Management and workers at Europe's largest auto producer, Volkswagen, began a third round of talks on Thursday over proposed wage cuts, with time running out to avoid strikes at production facilities across Germany.

The company wants some workers to take a 10-percent reduction in pay, saying it is necessary because of falling product demand in Europe, and increased competition from China.

On Wednesday, unions suggested giving up bonuses for two years and, with some factories having separate pay agreements, wage rises going straight into a solidarity fund to support less productive areas of the company while they submit to a temporary reduction in working hours.

Union representatives said this would save 1.5 billion euros ($1.6 billion) and eliminate the need for redundancies.

IG Metall union negotiator Thorsten Groeger said his organization had "made a big step" and needed management to do the same for there to be progress.

"We have opened a corridor for today's negotiations... now it is Volkswagen's board's turn," he said. "We expect them to take this same constructive approach with us."

Daniela Cavallo, chairwoman of the workers' council at the company, said it was an alternative option to job cuts, which she said would "prevent the future instead of creating it", adding that executives should also give up their bonuses.

If worker demands are not met, industrial action will begin at sites across the country from Dec 1, which would be the first strike at the company since 2018.

Volkswagen saw its net profits slump by nearly 64 percent in the third quarter, compared to the same period 12 months earlier.
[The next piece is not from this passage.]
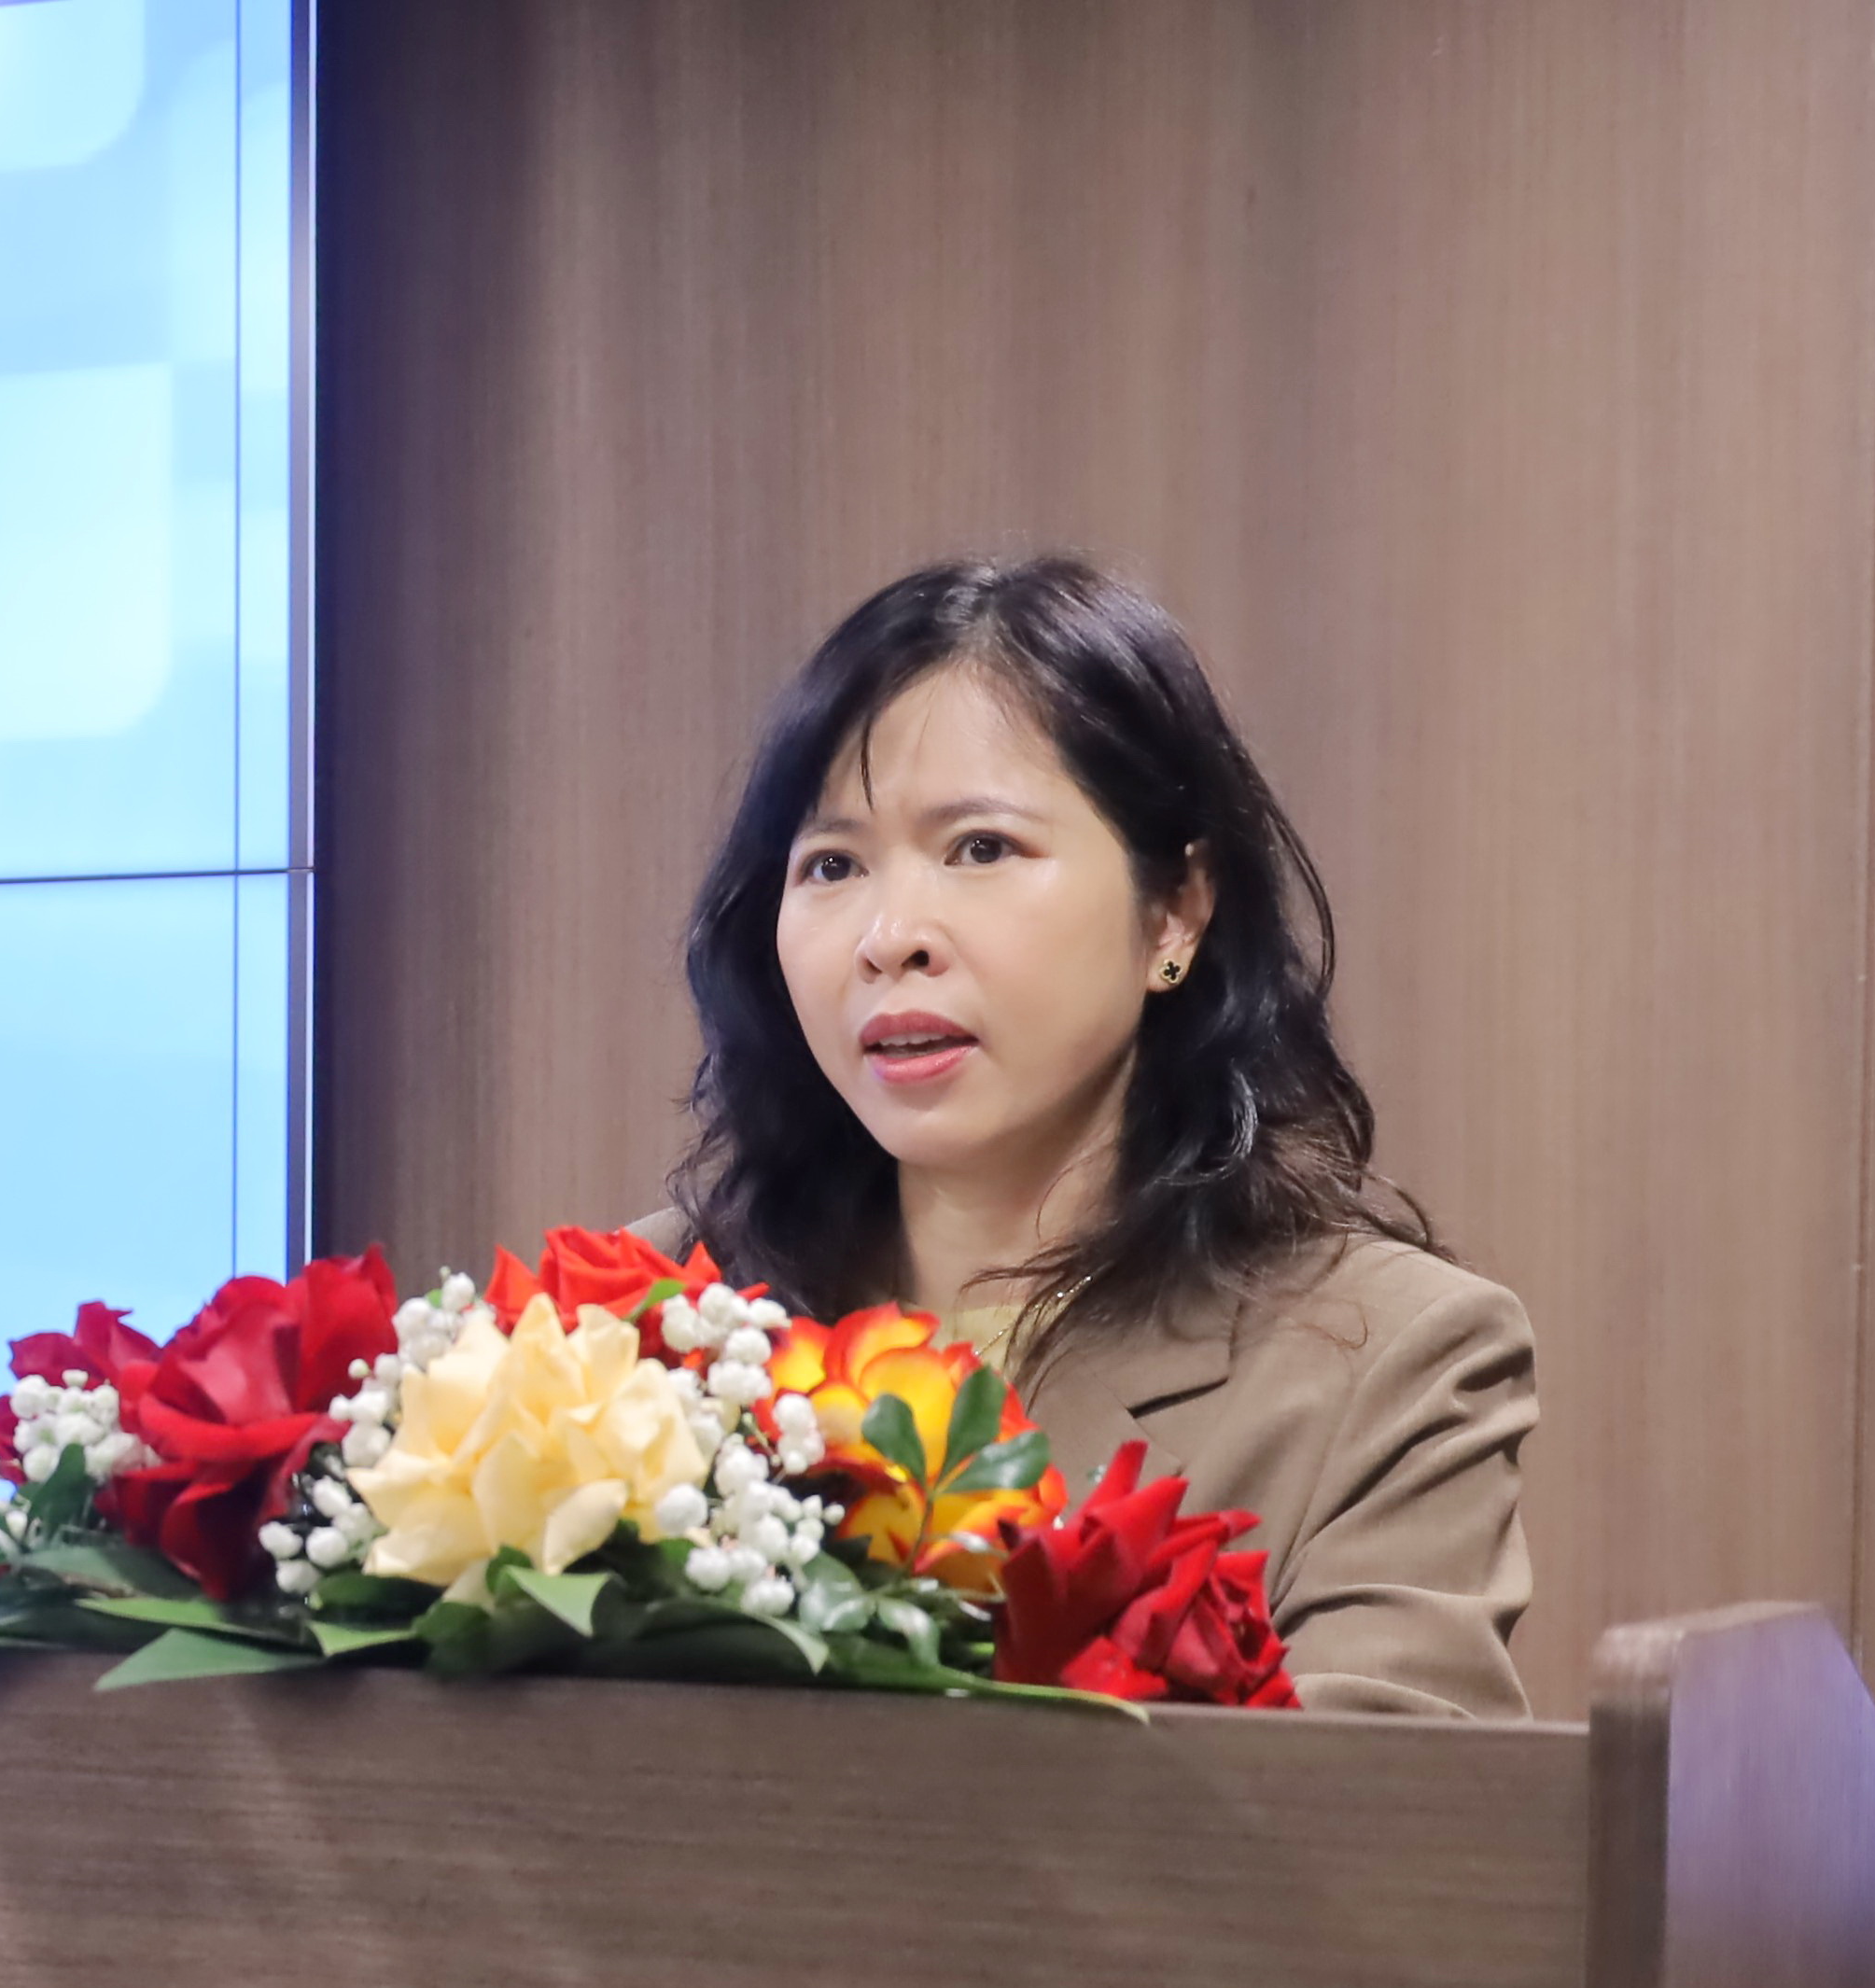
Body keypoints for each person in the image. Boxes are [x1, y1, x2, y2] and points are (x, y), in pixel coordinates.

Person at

An auto industry sector analysis published by consultancy PwC in October showed a continuing market drift in favor of electric vehicles, which is forecast to continue in the coming years, and figures contained in it showed that this is a market where Volkswagen is struggling to compete.
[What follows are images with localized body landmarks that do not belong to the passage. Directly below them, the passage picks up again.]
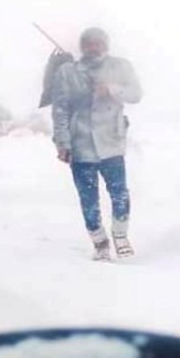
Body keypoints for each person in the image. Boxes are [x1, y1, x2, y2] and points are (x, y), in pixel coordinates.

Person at [50, 27, 142, 261]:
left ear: (106, 44)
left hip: (111, 141)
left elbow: (136, 94)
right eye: (88, 43)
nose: (93, 47)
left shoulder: (120, 66)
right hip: (80, 145)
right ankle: (99, 241)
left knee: (120, 193)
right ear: (82, 47)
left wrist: (111, 89)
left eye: (98, 43)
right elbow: (60, 109)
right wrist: (63, 142)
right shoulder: (68, 71)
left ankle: (121, 236)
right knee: (88, 198)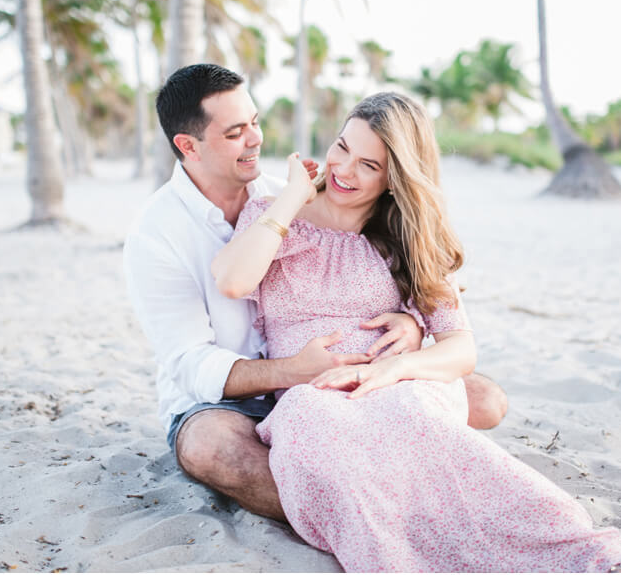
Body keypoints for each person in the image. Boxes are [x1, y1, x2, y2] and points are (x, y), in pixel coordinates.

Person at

Founded as a state-owned carmaker in 1937, Volkswagen was only partly privatized and the state of Lower Saxony, in the north of Germany, still retains a major holding in the company and has a seat on its supervisory board, giving its economic health a political aspect, as well as a commercial one.

The troubles at one of Germany's biggest and most internationally-recognized brand names come at the same time as the country's political system is struggling.

Germany's coalition government recently broke up, and Chancellor Olaf Scholz, who was born in Lower Saxony, faces the prospect of a vote of confidence in the country's parliament on Dec 16, which is expected to pave the way for an early parliamentary election in February.